Output the data verbatim, minus the images.

*** Opening Source data ***

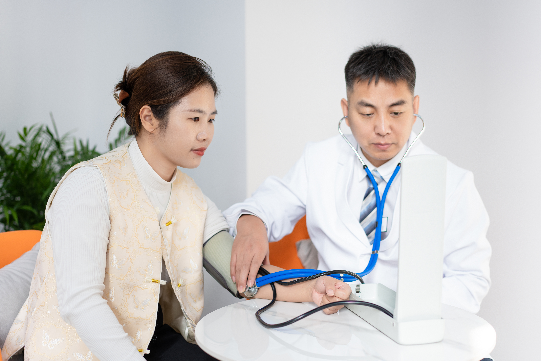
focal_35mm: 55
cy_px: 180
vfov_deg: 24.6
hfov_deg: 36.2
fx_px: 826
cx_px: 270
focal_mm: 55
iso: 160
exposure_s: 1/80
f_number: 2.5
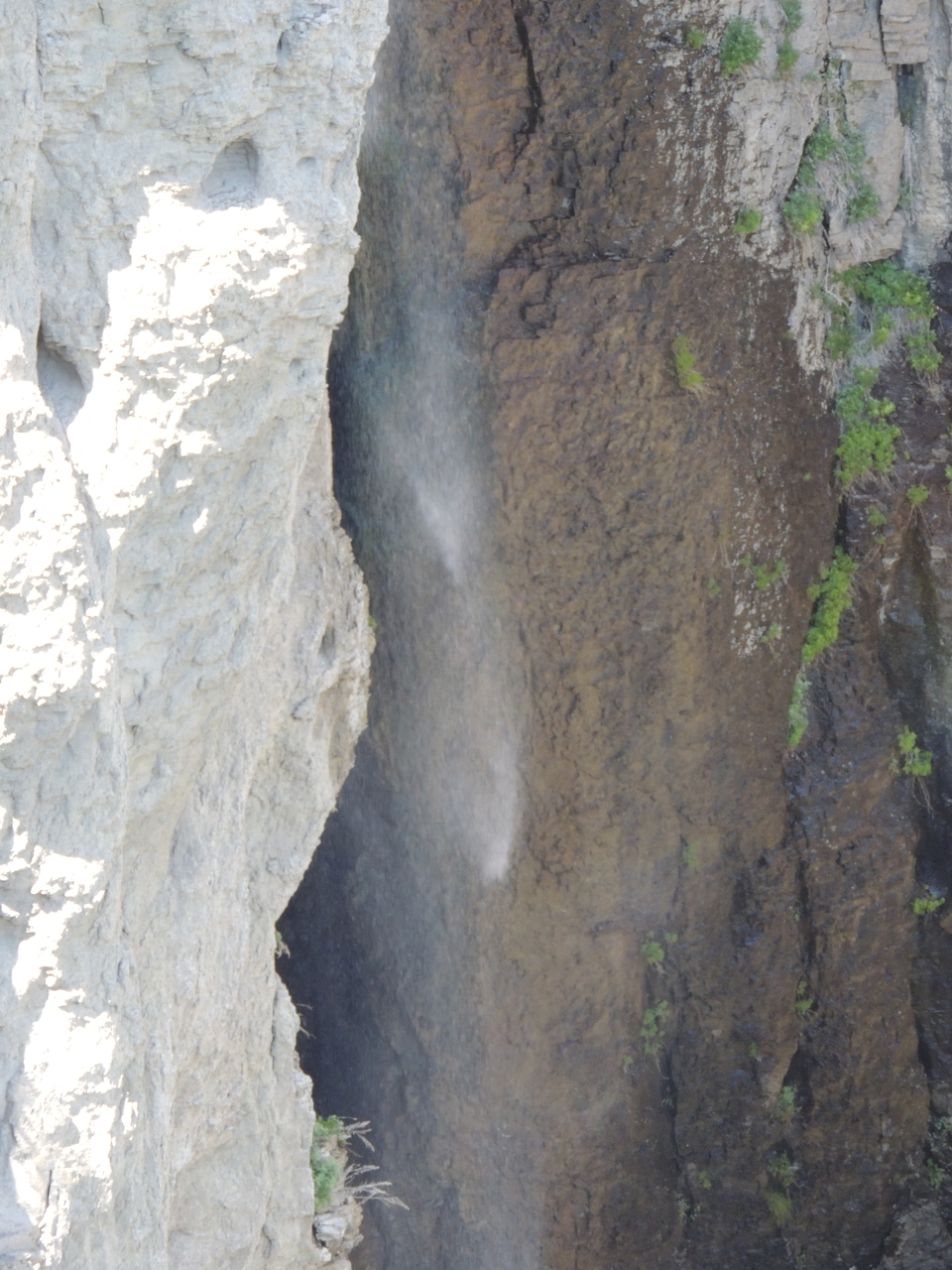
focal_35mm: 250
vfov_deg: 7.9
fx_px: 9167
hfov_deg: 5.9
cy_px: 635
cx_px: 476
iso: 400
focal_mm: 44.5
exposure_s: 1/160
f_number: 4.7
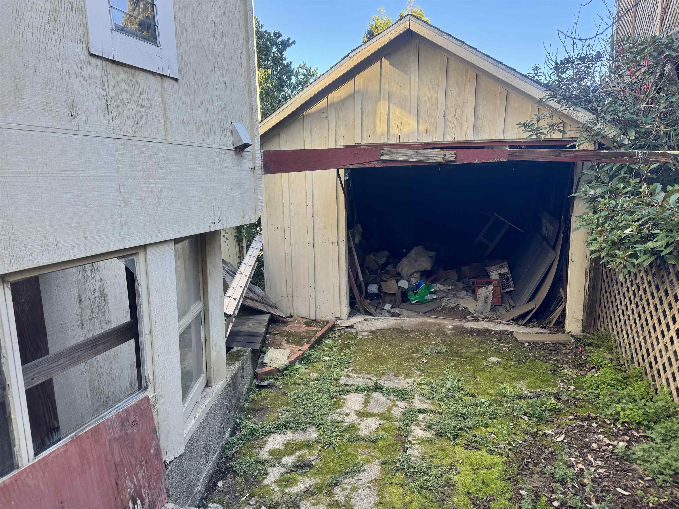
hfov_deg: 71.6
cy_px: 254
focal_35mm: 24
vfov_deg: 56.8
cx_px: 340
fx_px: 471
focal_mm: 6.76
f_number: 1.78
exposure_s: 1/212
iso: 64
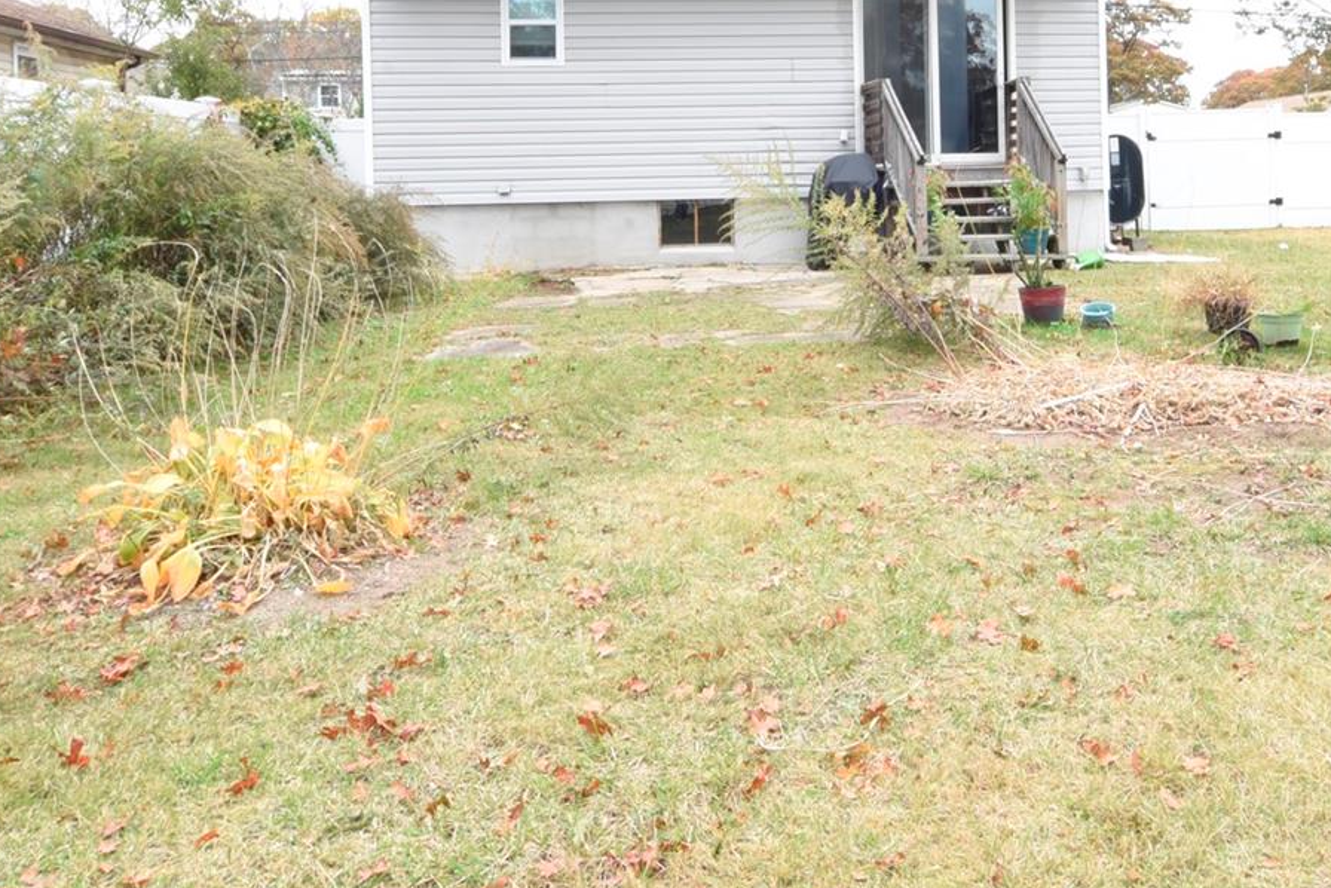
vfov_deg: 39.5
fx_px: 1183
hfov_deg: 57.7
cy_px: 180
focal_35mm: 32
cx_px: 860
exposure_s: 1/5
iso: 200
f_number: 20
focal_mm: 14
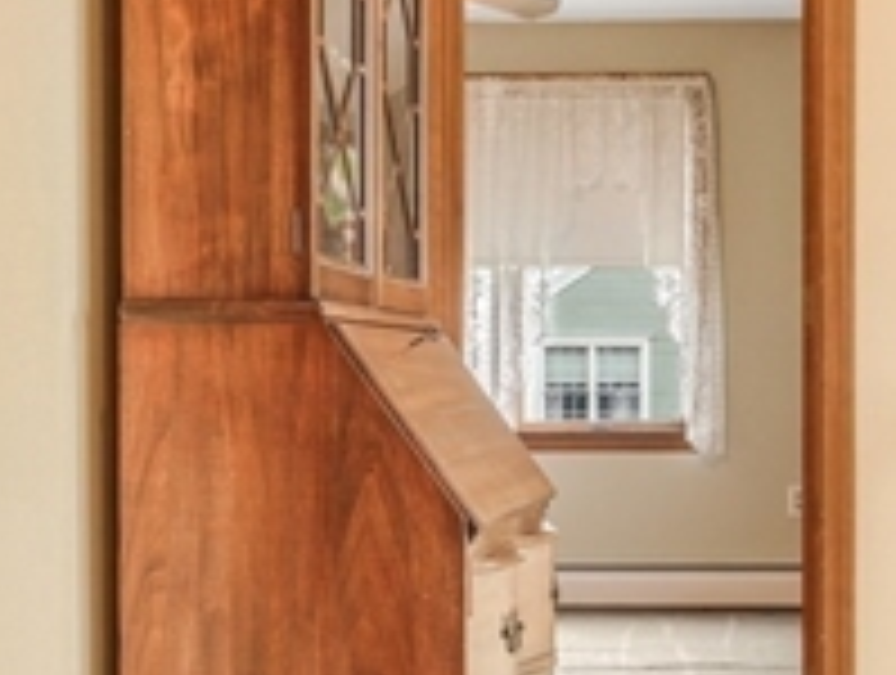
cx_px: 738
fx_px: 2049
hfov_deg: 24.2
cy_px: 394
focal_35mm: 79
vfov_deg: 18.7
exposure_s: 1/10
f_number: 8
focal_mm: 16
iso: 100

*** Closing Source data ***

**Task answer:**
focal_35mm: 55
cy_px: 180
vfov_deg: 24.6
hfov_deg: 36.2
fx_px: 826
cx_px: 270
focal_mm: 55
iso: 160
exposure_s: 1/80
f_number: 2.5
focal_35mm: 250
vfov_deg: 7.9
fx_px: 9167
hfov_deg: 5.9
cy_px: 635
cx_px: 476
iso: 400
focal_mm: 44.5
exposure_s: 1/160
f_number: 4.7
hfov_deg: 71.6
cy_px: 254
focal_35mm: 24
vfov_deg: 56.8
cx_px: 340
fx_px: 471
focal_mm: 6.76
f_number: 1.78
exposure_s: 1/212
iso: 64
vfov_deg: 39.5
fx_px: 1183
hfov_deg: 57.7
cy_px: 180
focal_35mm: 32
cx_px: 860
exposure_s: 1/5
iso: 200
f_number: 20
focal_mm: 14
cx_px: 738
fx_px: 2049
hfov_deg: 24.2
cy_px: 394
focal_35mm: 79
vfov_deg: 18.7
exposure_s: 1/10
f_number: 8
focal_mm: 16
iso: 100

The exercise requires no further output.